## Start

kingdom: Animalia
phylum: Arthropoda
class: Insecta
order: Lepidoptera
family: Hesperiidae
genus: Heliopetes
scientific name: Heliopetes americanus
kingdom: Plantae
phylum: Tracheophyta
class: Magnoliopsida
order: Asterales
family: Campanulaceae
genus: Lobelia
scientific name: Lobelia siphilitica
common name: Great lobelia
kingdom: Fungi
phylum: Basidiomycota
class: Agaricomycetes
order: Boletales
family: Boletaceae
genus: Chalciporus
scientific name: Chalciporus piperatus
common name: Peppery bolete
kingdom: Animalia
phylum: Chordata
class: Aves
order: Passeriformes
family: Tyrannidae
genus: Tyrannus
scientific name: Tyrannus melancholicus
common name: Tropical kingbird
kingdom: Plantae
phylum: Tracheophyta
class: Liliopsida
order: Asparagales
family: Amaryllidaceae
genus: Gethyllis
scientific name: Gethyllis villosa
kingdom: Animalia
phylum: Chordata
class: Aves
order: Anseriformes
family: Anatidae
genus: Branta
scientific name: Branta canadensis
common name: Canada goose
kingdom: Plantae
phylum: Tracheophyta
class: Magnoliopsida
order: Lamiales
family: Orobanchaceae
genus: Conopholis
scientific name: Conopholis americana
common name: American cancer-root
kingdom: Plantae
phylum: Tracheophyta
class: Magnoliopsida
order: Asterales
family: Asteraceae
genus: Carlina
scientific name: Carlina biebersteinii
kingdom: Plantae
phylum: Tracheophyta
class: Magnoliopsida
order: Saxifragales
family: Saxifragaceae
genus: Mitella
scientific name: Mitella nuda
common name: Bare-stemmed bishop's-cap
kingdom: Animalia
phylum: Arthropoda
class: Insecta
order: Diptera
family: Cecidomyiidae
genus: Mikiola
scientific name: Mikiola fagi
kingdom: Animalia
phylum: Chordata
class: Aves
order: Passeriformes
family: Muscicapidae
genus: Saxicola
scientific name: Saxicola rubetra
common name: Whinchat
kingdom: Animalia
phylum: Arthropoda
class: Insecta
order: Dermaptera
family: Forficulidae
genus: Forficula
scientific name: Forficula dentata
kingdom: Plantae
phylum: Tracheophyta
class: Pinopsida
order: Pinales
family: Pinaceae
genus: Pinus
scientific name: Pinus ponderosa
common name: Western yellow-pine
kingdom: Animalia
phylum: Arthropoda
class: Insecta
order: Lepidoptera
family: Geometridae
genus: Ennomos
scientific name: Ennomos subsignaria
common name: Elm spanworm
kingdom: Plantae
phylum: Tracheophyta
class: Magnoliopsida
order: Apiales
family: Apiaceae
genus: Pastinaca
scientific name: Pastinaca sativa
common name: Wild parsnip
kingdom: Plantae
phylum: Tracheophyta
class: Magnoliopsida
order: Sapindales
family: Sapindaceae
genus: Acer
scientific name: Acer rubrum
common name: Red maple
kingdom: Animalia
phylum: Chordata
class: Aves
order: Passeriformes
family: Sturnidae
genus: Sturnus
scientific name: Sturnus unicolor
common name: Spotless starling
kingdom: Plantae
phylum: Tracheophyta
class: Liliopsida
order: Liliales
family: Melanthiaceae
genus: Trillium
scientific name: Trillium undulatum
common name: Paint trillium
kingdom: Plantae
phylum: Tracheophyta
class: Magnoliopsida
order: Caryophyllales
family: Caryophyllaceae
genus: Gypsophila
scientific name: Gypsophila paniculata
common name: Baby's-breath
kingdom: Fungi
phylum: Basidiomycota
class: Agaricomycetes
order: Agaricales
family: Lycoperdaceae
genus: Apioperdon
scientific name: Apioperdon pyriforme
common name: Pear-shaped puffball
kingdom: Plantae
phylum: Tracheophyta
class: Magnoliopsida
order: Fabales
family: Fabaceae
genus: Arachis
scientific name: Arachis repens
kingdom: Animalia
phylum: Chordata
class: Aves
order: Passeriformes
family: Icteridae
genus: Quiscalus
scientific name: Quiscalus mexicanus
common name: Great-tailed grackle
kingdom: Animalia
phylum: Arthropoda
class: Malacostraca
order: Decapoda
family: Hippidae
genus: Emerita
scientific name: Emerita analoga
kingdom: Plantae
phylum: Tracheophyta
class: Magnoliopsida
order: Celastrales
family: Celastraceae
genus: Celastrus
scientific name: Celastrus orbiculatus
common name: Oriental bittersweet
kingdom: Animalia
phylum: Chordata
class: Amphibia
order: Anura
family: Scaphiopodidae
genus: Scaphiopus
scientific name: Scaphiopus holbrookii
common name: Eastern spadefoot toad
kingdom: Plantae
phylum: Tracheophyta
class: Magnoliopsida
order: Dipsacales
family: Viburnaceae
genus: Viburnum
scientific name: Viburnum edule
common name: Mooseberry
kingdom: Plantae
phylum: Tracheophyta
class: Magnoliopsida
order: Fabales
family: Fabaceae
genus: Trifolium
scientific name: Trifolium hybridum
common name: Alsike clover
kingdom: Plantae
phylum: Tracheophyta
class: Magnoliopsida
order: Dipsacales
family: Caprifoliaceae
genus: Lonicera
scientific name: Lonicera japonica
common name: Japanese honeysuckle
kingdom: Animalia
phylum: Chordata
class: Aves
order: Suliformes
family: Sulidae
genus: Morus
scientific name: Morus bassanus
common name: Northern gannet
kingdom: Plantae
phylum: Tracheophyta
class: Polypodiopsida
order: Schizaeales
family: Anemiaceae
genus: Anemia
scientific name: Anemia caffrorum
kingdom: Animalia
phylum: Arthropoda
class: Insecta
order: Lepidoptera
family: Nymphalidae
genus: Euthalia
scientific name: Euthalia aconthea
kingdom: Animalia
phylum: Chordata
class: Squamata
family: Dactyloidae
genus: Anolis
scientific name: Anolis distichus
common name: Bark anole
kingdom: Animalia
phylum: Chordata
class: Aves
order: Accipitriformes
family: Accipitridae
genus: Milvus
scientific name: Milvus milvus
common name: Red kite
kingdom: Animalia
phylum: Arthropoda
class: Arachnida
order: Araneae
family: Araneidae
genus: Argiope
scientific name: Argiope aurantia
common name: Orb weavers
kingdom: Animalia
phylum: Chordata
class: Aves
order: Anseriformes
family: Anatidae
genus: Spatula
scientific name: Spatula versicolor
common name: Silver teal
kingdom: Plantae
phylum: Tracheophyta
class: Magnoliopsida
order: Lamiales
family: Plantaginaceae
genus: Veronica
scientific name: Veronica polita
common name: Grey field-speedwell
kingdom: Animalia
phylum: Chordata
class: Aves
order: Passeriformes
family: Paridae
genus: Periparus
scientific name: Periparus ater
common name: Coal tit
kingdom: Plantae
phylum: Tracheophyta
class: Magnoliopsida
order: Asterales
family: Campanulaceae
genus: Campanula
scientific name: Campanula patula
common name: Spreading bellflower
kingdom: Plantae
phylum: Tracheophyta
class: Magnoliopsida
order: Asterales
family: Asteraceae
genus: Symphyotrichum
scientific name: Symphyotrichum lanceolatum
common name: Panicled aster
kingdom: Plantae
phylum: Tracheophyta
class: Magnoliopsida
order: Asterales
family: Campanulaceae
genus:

## End

### Task directions
Repeat each line of the data above, changing nothing.

### Written answer
kingdom: Animalia
phylum: Arthropoda
class: Insecta
order: Lepidoptera
family: Hesperiidae
genus: Heliopetes
scientific name: Heliopetes americanus
kingdom: Plantae
phylum: Tracheophyta
class: Magnoliopsida
order: Asterales
family: Campanulaceae
genus: Lobelia
scientific name: Lobelia siphilitica
common name: Great lobelia
kingdom: Fungi
phylum: Basidiomycota
class: Agaricomycetes
order: Boletales
family: Boletaceae
genus: Chalciporus
scientific name: Chalciporus piperatus
common name: Peppery bolete
kingdom: Animalia
phylum: Chordata
class: Aves
order: Passeriformes
family: Tyrannidae
genus: Tyrannus
scientific name: Tyrannus melancholicus
common name: Tropical kingbird
kingdom: Plantae
phylum: Tracheophyta
class: Liliopsida
order: Asparagales
family: Amaryllidaceae
genus: Gethyllis
scientific name: Gethyllis villosa
kingdom: Animalia
phylum: Chordata
class: Aves
order: Anseriformes
family: Anatidae
genus: Branta
scientific name: Branta canadensis
common name: Canada goose
kingdom: Plantae
phylum: Tracheophyta
class: Magnoliopsida
order: Lamiales
family: Orobanchaceae
genus: Conopholis
scientific name: Conopholis americana
common name: American cancer-root
kingdom: Plantae
phylum: Tracheophyta
class: Magnoliopsida
order: Asterales
family: Asteraceae
genus: Carlina
scientific name: Carlina biebersteinii
kingdom: Plantae
phylum: Tracheophyta
class: Magnoliopsida
order: Saxifragales
family: Saxifragaceae
genus: Mitella
scientific name: Mitella nuda
common name: Bare-stemmed bishop's-cap
kingdom: Animalia
phylum: Arthropoda
class: Insecta
order: Diptera
family: Cecidomyiidae
genus: Mikiola
scientific name: Mikiola fagi
kingdom: Animalia
phylum: Chordata
class: Aves
order: Passeriformes
family: Muscicapidae
genus: Saxicola
scientific name: Saxicola rubetra
common name: Whinchat
kingdom: Animalia
phylum: Arthropoda
class: Insecta
order: Dermaptera
family: Forficulidae
genus: Forficula
scientific name: Forficula dentata
kingdom: Plantae
phylum: Tracheophyta
class: Pinopsida
order: Pinales
family: Pinaceae
genus: Pinus
scientific name: Pinus ponderosa
common name: Western yellow-pine
kingdom: Animalia
phylum: Arthropoda
class: Insecta
order: Lepidoptera
family: Geometridae
genus: Ennomos
scientific name: Ennomos subsignaria
common name: Elm spanworm
kingdom: Plantae
phylum: Tracheophyta
class: Magnoliopsida
order: Apiales
family: Apiaceae
genus: Pastinaca
scientific name: Pastinaca sativa
common name: Wild parsnip
kingdom: Plantae
phylum: Tracheophyta
class: Magnoliopsida
order: Sapindales
family: Sapindaceae
genus: Acer
scientific name: Acer rubrum
common name: Red maple
kingdom: Animalia
phylum: Chordata
class: Aves
order: Passeriformes
family: Sturnidae
genus: Sturnus
scientific name: Sturnus unicolor
common name: Spotless starling
kingdom: Plantae
phylum: Tracheophyta
class: Liliopsida
order: Liliales
family: Melanthiaceae
genus: Trillium
scientific name: Trillium undulatum
common name: Paint trillium
kingdom: Plantae
phylum: Tracheophyta
class: Magnoliopsida
order: Caryophyllales
family: Caryophyllaceae
genus: Gypsophila
scientific name: Gypsophila paniculata
common name: Baby's-breath
kingdom: Fungi
phylum: Basidiomycota
class: Agaricomycetes
order: Agaricales
family: Lycoperdaceae
genus: Apioperdon
scientific name: Apioperdon pyriforme
common name: Pear-shaped puffball
kingdom: Plantae
phylum: Tracheophyta
class: Magnoliopsida
order: Fabales
family: Fabaceae
genus: Arachis
scientific name: Arachis repens
kingdom: Animalia
phylum: Chordata
class: Aves
order: Passeriformes
family: Icteridae
genus: Quiscalus
scientific name: Quiscalus mexicanus
common name: Great-tailed grackle
kingdom: Animalia
phylum: Arthropoda
class: Malacostraca
order: Decapoda
family: Hippidae
genus: Emerita
scientific name: Emerita analoga
kingdom: Plantae
phylum: Tracheophyta
class: Magnoliopsida
order: Celastrales
family: Celastraceae
genus: Celastrus
scientific name: Celastrus orbiculatus
common name: Oriental bittersweet
kingdom: Animalia
phylum: Chordata
class: Amphibia
order: Anura
family: Scaphiopodidae
genus: Scaphiopus
scientific name: Scaphiopus holbrookii
common name: Eastern spadefoot toad
kingdom: Plantae
phylum: Tracheophyta
class: Magnoliopsida
order: Dipsacales
family: Viburnaceae
genus: Viburnum
scientific name: Viburnum edule
common name: Mooseberry
kingdom: Plantae
phylum: Tracheophyta
class: Magnoliopsida
order: Fabales
family: Fabaceae
genus: Trifolium
scientific name: Trifolium hybridum
common name: Alsike clover
kingdom: Plantae
phylum: Tracheophyta
class: Magnoliopsida
order: Dipsacales
family: Caprifoliaceae
genus: Lonicera
scientific name: Lonicera japonica
common name: Japanese honeysuckle
kingdom: Animalia
phylum: Chordata
class: Aves
order: Suliformes
family: Sulidae
genus: Morus
scientific name: Morus bassanus
common name: Northern gannet
kingdom: Plantae
phylum: Tracheophyta
class: Polypodiopsida
order: Schizaeales
family: Anemiaceae
genus: Anemia
scientific name: Anemia caffrorum
kingdom: Animalia
phylum: Arthropoda
class: Insecta
order: Lepidoptera
family: Nymphalidae
genus: Euthalia
scientific name: Euthalia aconthea
kingdom: Animalia
phylum: Chordata
class: Squamata
family: Dactyloidae
genus: Anolis
scientific name: Anolis distichus
common name: Bark anole
kingdom: Animalia
phylum: Chordata
class: Aves
order: Accipitriformes
family: Accipitridae
genus: Milvus
scientific name: Milvus milvus
common name: Red kite
kingdom: Animalia
phylum: Arthropoda
class: Arachnida
order: Araneae
family: Araneidae
genus: Argiope
scientific name: Argiope aurantia
common name: Orb weavers
kingdom: Animalia
phylum: Chordata
class: Aves
order: Anseriformes
family: Anatidae
genus: Spatula
scientific name: Spatula versicolor
common name: Silver teal
kingdom: Plantae
phylum: Tracheophyta
class: Magnoliopsida
order: Lamiales
family: Plantaginaceae
genus: Veronica
scientific name: Veronica polita
common name: Grey field-speedwell
kingdom: Animalia
phylum: Chordata
class: Aves
order: Passeriformes
family: Paridae
genus: Periparus
scientific name: Periparus ater
common name: Coal tit
kingdom: Plantae
phylum: Tracheophyta
class: Magnoliopsida
order: Asterales
family: Campanulaceae
genus: Campanula
scientific name: Campanula patula
common name: Spreading bellflower
kingdom: Plantae
phylum: Tracheophyta
class: Magnoliopsida
order: Asterales
family: Asteraceae
genus: Symphyotrichum
scientific name: Symphyotrichum lanceolatum
common name: Panicled aster
kingdom: Plantae
phylum: Tracheophyta
class: Magnoliopsida
order: Asterales
family: Campanulaceae
genus:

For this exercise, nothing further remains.